• _Your goal_
Can you express every one of the rows below as a Markdown table with the columns Number and Line, skipping blank lines and leaving the pictures out?

--------

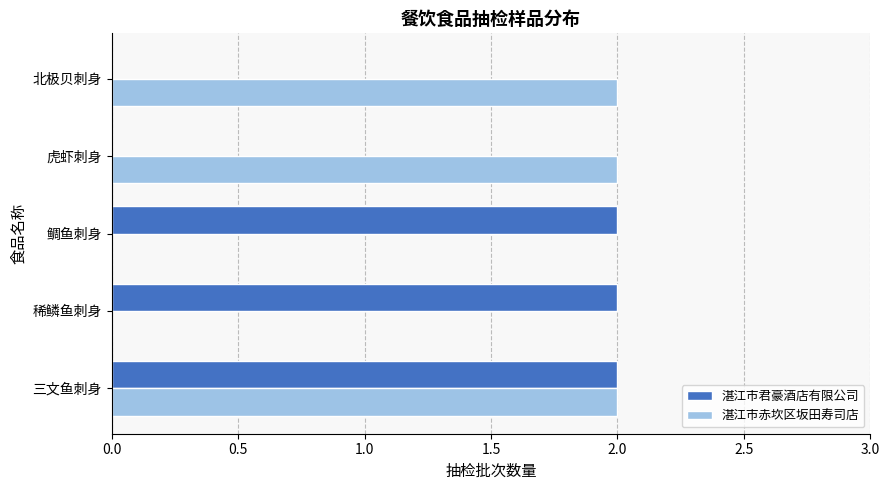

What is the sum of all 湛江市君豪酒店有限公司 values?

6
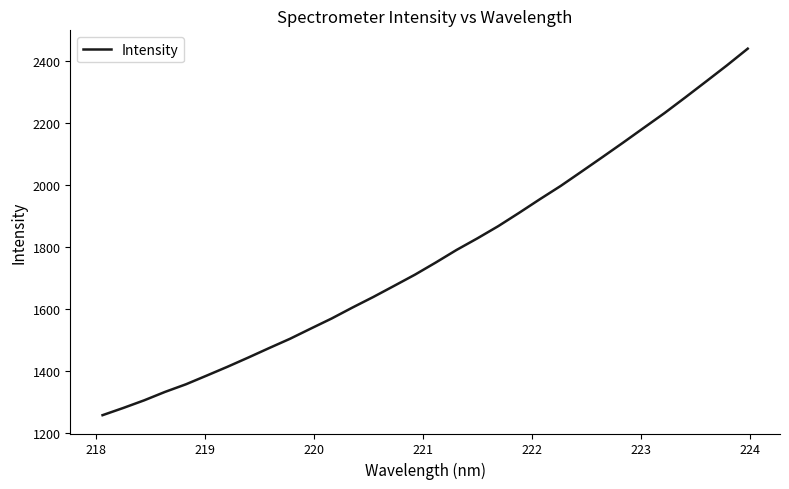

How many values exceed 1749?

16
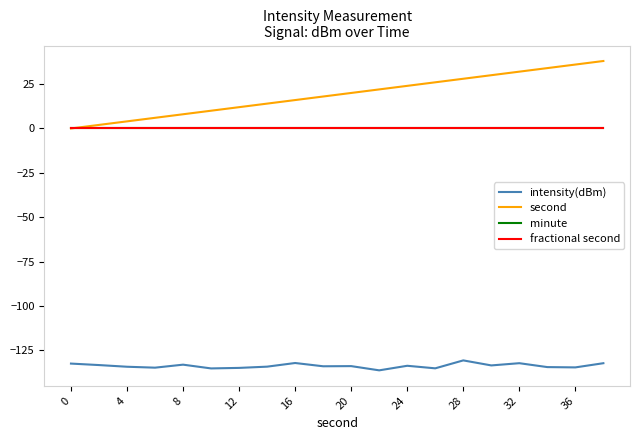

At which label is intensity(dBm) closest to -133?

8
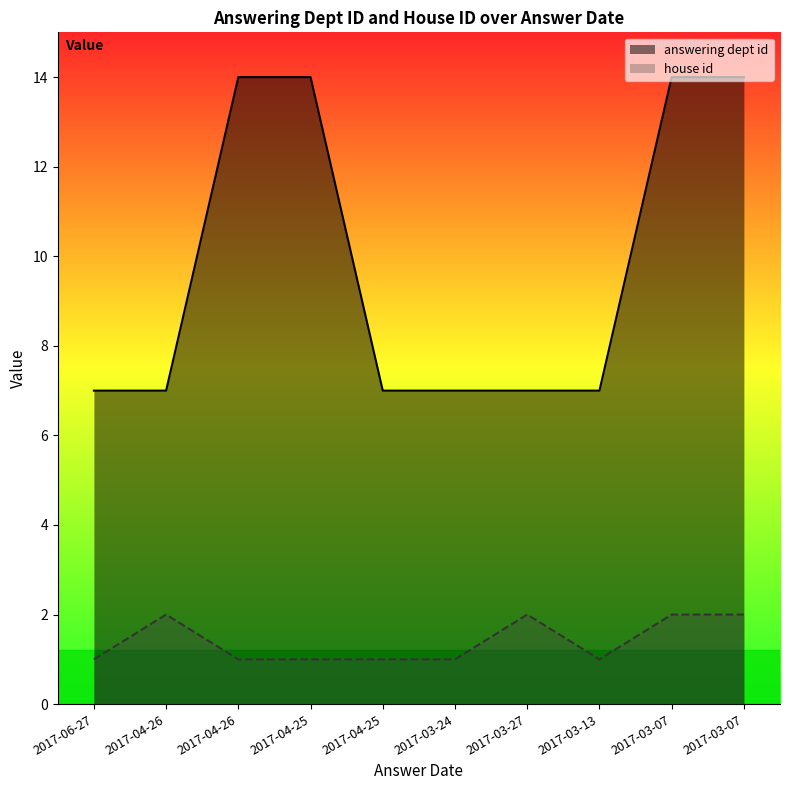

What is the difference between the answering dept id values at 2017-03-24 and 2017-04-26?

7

--------

• _Solution to the problem_
| Number | Line |
|---|---|
| 1 | What is the sum of all 湛江市君豪酒店有限公司 values? |
| 2 | 6 |
| 3 | How many values exceed 1749? |
| 4 | 16 |
| 5 | At which label is intensity(dBm) closest to -133? |
| 6 | 8 |
| 7 | What is the difference between the answering dept id values at 2017-03-24 and 2017-04-26? |
| 8 | 7 |